Meg Schaeffer, epidemiologista de doenças infecciosas e consultora nacional de saúde pública do Instituto SAS, sediado nos EUA, diz que agora há vários fatores que sugerem que “a gripe aviária está batendo à nossa porta e pode iniciar uma nova pandemia a qualquer momento”:
No final do mês passado, um artigo de opinião sobre o tema no New York Times trouxe como título: “Uma pandemia de gripe aviária seria uma das catástrofes mais previsíveis da história”.
Isso porque, embora não existam ainda casos confirmados de disseminação entre pessoas, cerca de metade dos 904 pacientes infectados pelo contato com animais desde 2003 morreu, segundo os registros da Organização Mundial da Saúde (OMS).
Uma mutação de distância
Ainda existem várias barreiras que impedem que o H5N1 se espalhe facilmente entre as pessoas, incluindo o fato de que o vírus teria que sofrer mutações para se tornar melhor em infectar os pulmões das pessoas.
Porém, uma pesquisa publicada na revista Science no último dia 5 mostrou que a versão da gripe aviária que infecta as vacas dos EUA está a apenas uma mutação de conseguir o necessário para se disseminar de forma mais eficaz entre os seres humanos.
O virologista Ed Hutchinson, da Universidade de Glasgow, na Escócia, diz que isso sugere que o H5N1 está a apenas “um passo simples” de se tornar “mais perigoso para nós”.
Além disso, no mês passado, o sequenciamento genético de um adolescente canadense ficou muito doente após ser contaminado com gripe aviária “deu a entender que o vírus havia começado a evoluir para explorar maneiras de se ligar de forma mais eficaz às células do corpo”, alerta Hutchinson.
O virologista pondera que “ainda não sabemos se o vírus da gripe H5N1 evoluirá para se tornar uma doença humana”. Mas Schaeffer lembra que, quanto mais animais e espécies diferentes o vírus puder infectar, “maior será a probabilidade de ele se adaptar para infectar melhor as pessoas”.
E, se houver uma pandemia de gripe aviária, ela seria “extremamente grave” porque não temos imunidade acumulada, acrescenta. Os casos de trabalhadores rurais nos EUA têm sido relativamente leves até o momento, mas os registros de letalidade da OMS acendem um alerta.
Por outro lado, Tom Peacock, virologista do Imperial College de Londres, acredita que há várias razões para ser “menos pessimista quanto à possibilidade de uma pandemia”.
Já existem antivirais e vacinas em desenvolvimento, o que representa uma grande diferença em relação à Covid-19 em 2020, lembra. Isso porque o vírus é um Influenza, ainda que não seja o mesmo que causa a gripe em humanos.

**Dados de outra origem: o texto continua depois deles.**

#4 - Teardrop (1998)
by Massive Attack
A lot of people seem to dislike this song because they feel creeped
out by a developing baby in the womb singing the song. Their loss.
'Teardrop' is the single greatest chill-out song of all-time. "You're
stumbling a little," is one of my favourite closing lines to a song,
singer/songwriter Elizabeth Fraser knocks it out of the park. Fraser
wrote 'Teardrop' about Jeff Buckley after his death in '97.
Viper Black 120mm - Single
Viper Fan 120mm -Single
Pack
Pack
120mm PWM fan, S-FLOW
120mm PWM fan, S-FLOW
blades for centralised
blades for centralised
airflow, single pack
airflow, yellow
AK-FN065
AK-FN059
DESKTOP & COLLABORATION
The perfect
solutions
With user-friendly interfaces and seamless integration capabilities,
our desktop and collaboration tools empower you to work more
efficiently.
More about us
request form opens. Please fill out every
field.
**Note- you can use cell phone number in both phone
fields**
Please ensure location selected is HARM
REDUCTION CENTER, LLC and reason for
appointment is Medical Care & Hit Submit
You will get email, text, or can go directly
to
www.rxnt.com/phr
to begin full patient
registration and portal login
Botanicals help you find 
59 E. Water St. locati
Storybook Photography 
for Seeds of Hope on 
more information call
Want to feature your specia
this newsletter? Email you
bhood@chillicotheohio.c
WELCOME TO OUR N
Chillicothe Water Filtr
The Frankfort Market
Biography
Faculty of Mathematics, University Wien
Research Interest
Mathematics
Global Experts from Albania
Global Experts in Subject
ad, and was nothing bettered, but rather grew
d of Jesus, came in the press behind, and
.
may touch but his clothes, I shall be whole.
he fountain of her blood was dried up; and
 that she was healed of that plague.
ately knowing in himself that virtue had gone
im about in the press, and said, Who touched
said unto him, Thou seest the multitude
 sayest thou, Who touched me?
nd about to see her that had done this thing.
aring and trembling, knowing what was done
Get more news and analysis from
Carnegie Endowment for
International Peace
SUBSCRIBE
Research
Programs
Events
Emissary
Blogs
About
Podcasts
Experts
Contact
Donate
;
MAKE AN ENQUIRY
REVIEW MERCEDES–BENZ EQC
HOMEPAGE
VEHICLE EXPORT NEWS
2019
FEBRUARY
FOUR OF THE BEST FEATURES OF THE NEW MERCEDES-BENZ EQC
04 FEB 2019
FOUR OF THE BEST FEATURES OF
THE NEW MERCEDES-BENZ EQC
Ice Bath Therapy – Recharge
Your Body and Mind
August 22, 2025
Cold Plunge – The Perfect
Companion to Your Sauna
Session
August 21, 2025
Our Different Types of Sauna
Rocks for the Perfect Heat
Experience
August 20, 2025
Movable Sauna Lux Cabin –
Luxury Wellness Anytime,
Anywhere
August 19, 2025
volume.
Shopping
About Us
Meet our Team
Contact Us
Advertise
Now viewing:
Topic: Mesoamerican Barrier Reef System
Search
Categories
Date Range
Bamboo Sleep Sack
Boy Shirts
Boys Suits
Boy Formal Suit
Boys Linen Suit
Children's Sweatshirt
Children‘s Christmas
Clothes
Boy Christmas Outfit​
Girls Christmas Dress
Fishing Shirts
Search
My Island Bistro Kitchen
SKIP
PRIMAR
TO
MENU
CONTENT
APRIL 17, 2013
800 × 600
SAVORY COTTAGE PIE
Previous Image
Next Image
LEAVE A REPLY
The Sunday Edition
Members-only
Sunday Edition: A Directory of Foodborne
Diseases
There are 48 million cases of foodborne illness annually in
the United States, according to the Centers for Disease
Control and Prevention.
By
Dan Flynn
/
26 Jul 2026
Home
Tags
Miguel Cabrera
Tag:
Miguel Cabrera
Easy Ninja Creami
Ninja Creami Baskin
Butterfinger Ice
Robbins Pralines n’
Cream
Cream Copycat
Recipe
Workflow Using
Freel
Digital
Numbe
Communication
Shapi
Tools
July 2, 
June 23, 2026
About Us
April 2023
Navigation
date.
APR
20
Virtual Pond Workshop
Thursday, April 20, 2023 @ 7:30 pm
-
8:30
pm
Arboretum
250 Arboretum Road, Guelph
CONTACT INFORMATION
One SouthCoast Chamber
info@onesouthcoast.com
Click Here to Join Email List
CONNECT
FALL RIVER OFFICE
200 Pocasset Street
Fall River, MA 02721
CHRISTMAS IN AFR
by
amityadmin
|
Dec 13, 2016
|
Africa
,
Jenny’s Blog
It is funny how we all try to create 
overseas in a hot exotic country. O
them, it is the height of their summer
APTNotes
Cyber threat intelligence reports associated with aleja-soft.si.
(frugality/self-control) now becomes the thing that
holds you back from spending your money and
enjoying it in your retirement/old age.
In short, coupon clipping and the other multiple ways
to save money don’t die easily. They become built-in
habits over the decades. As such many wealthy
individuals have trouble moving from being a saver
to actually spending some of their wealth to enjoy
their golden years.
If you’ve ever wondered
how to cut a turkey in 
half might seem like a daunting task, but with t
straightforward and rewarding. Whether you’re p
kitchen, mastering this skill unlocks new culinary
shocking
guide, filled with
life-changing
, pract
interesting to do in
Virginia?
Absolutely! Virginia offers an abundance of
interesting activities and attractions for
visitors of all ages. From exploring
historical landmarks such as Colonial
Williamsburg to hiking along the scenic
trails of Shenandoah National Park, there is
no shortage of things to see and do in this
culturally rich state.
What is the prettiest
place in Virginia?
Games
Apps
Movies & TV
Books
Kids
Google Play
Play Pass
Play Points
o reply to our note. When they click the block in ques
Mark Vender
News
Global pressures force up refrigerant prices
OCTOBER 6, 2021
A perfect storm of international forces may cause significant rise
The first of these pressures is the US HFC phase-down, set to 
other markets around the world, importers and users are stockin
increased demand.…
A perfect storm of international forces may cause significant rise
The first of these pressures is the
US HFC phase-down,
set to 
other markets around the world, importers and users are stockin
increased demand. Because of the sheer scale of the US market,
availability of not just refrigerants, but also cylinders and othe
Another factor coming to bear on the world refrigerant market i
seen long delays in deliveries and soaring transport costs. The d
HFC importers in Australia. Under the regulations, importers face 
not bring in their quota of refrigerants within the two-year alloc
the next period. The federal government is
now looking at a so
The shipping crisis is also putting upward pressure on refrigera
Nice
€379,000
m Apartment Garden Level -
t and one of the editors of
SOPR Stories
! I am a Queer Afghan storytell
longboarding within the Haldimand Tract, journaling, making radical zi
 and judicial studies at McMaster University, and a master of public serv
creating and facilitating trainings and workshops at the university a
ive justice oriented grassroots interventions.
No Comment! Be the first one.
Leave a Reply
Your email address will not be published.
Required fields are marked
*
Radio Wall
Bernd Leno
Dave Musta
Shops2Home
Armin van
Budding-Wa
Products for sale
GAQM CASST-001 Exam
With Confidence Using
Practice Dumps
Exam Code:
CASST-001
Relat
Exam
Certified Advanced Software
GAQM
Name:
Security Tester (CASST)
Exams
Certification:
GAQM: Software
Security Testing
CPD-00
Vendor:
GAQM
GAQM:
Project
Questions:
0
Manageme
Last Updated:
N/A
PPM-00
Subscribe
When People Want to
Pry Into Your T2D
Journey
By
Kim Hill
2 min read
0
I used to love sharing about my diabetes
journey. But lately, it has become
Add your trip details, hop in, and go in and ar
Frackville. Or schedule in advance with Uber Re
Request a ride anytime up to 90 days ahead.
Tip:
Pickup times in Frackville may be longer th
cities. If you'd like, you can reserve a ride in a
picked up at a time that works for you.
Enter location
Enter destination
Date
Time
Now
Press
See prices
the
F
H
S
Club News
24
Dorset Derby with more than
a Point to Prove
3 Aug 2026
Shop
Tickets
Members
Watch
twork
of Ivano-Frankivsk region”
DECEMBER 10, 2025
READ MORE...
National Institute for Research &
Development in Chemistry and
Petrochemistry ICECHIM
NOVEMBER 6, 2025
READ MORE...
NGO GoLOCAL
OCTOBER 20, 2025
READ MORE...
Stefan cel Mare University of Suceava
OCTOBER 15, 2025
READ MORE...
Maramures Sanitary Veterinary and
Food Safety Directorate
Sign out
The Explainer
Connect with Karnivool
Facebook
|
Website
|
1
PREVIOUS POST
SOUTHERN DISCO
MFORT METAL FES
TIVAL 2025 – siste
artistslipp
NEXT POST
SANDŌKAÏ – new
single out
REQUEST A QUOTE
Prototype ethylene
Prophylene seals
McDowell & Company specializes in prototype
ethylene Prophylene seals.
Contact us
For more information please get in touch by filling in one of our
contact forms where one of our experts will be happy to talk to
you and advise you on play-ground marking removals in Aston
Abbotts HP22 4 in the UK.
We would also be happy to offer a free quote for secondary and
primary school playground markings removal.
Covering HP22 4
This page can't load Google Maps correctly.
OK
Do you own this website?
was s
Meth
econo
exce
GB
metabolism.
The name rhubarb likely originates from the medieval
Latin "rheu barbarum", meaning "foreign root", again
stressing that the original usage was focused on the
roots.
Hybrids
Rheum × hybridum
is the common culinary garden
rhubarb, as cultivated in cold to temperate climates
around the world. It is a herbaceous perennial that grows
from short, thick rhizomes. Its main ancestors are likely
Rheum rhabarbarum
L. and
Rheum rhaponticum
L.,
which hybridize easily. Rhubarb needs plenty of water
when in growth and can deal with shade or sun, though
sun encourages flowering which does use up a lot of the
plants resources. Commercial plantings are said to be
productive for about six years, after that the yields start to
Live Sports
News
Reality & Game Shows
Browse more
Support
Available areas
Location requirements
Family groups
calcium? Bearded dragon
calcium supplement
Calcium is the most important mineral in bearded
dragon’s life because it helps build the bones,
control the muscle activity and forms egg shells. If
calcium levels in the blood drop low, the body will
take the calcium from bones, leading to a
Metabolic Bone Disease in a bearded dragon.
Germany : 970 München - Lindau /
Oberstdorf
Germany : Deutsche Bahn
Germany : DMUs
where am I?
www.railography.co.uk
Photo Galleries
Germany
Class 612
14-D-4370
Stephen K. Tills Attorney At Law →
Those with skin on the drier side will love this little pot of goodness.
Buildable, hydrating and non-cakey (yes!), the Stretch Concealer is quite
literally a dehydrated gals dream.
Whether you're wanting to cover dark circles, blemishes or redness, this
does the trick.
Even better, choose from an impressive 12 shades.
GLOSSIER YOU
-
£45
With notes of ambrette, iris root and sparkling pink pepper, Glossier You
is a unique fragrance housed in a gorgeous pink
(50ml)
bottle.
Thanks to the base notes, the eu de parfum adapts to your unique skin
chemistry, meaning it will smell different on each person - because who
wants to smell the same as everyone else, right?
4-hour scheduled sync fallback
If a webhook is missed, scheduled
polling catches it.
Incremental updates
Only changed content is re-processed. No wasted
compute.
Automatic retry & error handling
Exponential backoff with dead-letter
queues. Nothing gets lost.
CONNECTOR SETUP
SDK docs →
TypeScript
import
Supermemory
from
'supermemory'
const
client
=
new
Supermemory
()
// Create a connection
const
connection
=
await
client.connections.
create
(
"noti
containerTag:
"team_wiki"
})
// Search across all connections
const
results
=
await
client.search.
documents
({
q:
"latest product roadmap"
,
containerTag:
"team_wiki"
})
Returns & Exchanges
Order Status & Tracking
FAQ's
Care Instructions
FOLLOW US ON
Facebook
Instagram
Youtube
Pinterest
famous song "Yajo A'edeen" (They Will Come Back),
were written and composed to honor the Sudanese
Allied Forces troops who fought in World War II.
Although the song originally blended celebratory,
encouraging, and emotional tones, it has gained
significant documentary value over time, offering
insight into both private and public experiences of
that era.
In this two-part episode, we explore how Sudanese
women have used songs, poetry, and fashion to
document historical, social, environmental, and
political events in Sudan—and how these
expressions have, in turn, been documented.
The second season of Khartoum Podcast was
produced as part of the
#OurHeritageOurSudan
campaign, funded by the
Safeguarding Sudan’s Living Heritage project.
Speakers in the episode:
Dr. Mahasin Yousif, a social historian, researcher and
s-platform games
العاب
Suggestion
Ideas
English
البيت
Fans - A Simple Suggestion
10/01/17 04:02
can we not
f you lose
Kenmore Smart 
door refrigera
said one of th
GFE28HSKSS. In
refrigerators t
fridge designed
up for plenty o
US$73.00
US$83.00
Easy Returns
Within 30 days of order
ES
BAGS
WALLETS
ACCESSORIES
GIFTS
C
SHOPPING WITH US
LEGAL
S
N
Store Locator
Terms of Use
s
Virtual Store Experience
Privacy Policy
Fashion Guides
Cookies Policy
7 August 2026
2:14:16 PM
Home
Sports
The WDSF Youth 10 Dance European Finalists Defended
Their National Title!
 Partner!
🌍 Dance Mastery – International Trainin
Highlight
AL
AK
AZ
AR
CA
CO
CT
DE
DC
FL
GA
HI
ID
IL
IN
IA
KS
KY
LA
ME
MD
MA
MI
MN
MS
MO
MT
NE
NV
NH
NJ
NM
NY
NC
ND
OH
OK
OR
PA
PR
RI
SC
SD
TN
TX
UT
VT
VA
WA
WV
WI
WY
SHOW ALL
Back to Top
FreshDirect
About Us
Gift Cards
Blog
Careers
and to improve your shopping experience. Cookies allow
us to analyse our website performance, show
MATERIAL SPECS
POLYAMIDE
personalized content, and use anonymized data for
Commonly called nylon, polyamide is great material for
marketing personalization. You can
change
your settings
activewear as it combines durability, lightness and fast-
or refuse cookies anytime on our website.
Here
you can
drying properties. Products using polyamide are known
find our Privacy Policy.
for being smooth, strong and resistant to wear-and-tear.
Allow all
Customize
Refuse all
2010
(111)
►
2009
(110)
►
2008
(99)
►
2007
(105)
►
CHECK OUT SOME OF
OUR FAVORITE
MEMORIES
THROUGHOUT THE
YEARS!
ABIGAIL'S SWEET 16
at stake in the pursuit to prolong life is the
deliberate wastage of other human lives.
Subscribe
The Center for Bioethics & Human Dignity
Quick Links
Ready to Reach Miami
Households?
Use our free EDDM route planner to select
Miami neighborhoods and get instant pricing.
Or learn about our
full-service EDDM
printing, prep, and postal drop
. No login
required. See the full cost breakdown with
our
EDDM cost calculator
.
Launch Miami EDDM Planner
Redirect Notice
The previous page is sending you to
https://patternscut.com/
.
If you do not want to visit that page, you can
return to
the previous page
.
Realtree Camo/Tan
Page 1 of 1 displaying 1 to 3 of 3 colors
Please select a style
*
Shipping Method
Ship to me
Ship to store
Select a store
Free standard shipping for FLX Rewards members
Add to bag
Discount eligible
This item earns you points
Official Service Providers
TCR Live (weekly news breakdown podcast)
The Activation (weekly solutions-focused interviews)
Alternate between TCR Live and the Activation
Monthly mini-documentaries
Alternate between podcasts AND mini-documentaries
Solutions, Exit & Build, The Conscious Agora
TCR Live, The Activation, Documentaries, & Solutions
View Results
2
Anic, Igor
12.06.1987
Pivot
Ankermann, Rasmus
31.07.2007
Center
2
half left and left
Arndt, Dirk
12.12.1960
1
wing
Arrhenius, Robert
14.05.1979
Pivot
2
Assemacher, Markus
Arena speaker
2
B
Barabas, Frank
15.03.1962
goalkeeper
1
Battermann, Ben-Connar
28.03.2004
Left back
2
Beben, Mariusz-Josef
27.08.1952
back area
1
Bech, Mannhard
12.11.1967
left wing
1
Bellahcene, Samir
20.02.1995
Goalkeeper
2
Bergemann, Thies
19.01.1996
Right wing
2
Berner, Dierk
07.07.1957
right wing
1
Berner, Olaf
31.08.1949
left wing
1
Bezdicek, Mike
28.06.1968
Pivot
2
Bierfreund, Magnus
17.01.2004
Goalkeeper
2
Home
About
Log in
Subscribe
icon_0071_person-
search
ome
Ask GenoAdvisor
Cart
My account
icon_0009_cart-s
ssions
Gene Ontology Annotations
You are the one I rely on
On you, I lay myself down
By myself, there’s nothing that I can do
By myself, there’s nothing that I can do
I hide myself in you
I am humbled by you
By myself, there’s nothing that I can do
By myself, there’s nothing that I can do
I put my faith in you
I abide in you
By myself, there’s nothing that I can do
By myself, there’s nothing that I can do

Porém, para evitar o pior cenário possível, pesquisadores da área da saúde têm pedido ao governo dos EUA que acelere os testes necessários e garanta o compartilhamento de informações entre agências e países.
Na última sexta-feira, o Departamento de Agricultura dos EUA anunciou planos para testar o suprimento de leite do país em busca do vírus da gripe aviária. Uma preocupação especial é o leite cru, ou não pasteurizado, que tem sido repetidamente contaminado pelo vírus devido ao surto entre as vacas leiteiras.
Preocupação para 2025
O cético em relação às vacinas e teórico da conspiração Robert F. Kennedy Jr., que foi indicado pelo presidente eleito dos EUA, Donald Trump, para o cargo secretário de Saúde, é conhecido por ser fã do leite cru.
O produtor de leite cru da Califórnia Mark McAfee, cujos produtos foram repetidamente recolhidos devido à gripe aviária, disse ao jornal The Guardian na semana passada que a equipe de Kennedy Jr. já o havia procurado para orientar a política de leite cru do próximo governo.
Schaeffer alerta que qualquer sugestão de suspender as restrições ao leite cru será “inequivocamente uma péssima ideia e definitivamente colocará em risco a saúde dos seres humanos”.